East Lothian Labour Party has welcomed John Swinney’s decision to shelve flagship legislation on the government’s supposed top priority.

The Cabinet Secretary has published a draft Education Bill – but then refused to introduce it to parliament.

The proposals essentially attempted to centralise aspects of the Scottish education system out of local authority control, and threatened to increase administrative burdens on head teachers.

The Bill has failed to win the support of teachers, unions and parents – and none of Holyrood’s parties except the Tories.

Labour said the mess was a result of John Swinney ignoring the real reform that our schools need – an end to austerity and proper funding.

Iain Gray MSP said:

“What a shambles from John Swinney. For two years parents, teachers, educationalists and the government’s own international advisers have told the Education Secretary that his Education Bill was unwanted, unnecessary and misguided.

“But he carried on regardless. Now, at the eleventh hour, his flagship legislation has sailed off into the sunset.
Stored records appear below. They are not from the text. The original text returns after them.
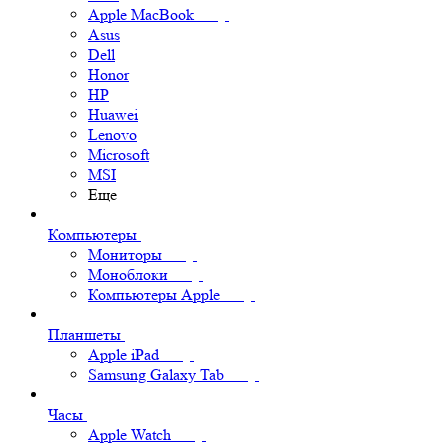
Apple MacBook
Asus
Dell
Honor
HP
Huawei
Lenovo
Microsoft
MSI
Еще
Компьютеры
Мониторы
Моноблоки
Компьютеры Apple
Планшеты
Apple iPad
Samsung Galaxy Tab
Часы
Apple Watch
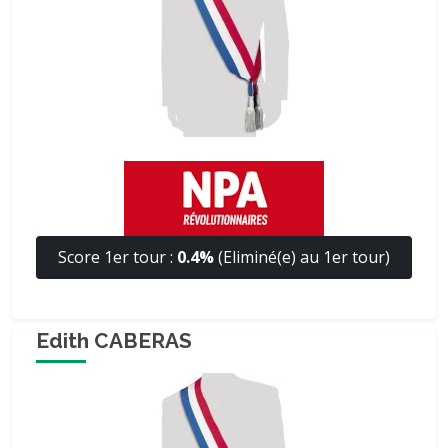
Score 1er tour :
0.4%
(Eliminé(e) au 1er tour)
Edith CABERAS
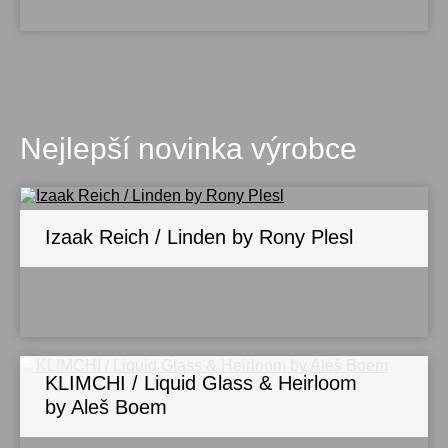
Nejlepší novinka výrobce
Izaak Reich / Linden by Rony Plesl
KLIMCHI / Liquid Glass & Heirloom
by Aleš Boem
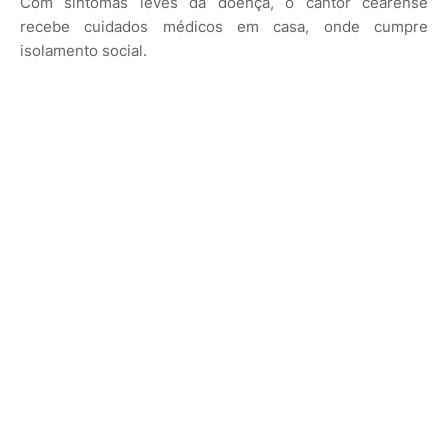
Com sintomas leves da doença, o cantor cearense
recebe cuidados médicos em casa, onde cumpre
isolamento social.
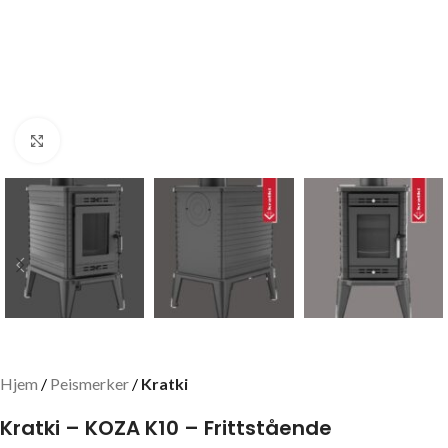
Click to enlarge
Hjem
Peismerker
Kratki
Kratki – KOZA K10 – Frittstående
“This was the First Minister’s top priority, her sacred obligation, now reduced to just another last minute, cobbled together action plan. The only thing being fast tracked here is the mother of all ministerial climb downs.

“John Swinney failed to marshall support in or out of this parliament for his so called reforms. He should admit his Education Bill is dead and focus on the real reform our schools need, better funding, by restoring his cuts from school budgets and address the huge erosion of teachers’ pay.”

East Lothian Labour’s Education Spokesperson, Cllr Shamin Akhtar added:

“This climb down is a victory for common sense. Labour councillors here had opposed the legislation from the outset and consistently put forward the views of East Lothian’s schools first, while local head teachers were also unanimously of the view that it was not necessary.

“The Scottish Government should now listen to the concerns of parents and teachers and prioritise increasing funding for schools rather than interfering in their governance.”